■ Required action: Please retype the entries that follow exactly as they are, leaving the images behind.

■ Material supplied:
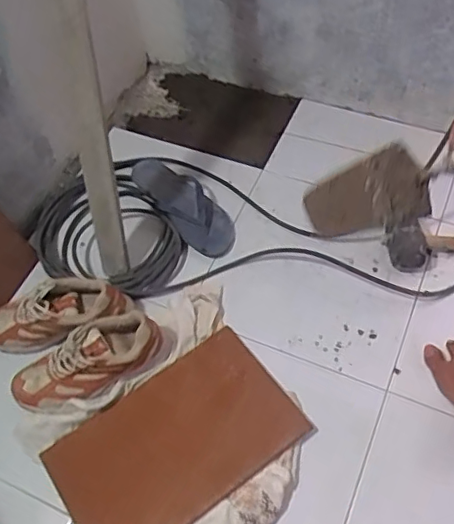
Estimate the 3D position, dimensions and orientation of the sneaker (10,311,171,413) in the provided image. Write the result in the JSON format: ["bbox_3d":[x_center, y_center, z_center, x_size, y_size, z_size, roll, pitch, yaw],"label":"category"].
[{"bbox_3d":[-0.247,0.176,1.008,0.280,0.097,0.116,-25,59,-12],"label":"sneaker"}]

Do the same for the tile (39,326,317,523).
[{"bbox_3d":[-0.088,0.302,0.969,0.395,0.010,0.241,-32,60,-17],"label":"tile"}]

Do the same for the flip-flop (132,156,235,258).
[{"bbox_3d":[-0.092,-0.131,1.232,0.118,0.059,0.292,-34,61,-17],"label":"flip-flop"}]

■ Result of this task:
Estimate the 3D position, dimensions and orientation of the sneaker (10,311,171,413) in the provided image. Write the result in the JSON format: ["bbox_3d":[x_center, y_center, z_center, x_size, y_size, z_size, roll, pitch, yaw],"label":"category"].
[{"bbox_3d":[-0.247,0.176,1.008,0.280,0.097,0.116,-25,59,-12],"label":"sneaker"}]

Do the same for the tile (39,326,317,523).
[{"bbox_3d":[-0.088,0.302,0.969,0.395,0.010,0.241,-32,60,-17],"label":"tile"}]

Do the same for the flip-flop (132,156,235,258).
[{"bbox_3d":[-0.092,-0.131,1.232,0.118,0.059,0.292,-34,61,-17],"label":"flip-flop"}]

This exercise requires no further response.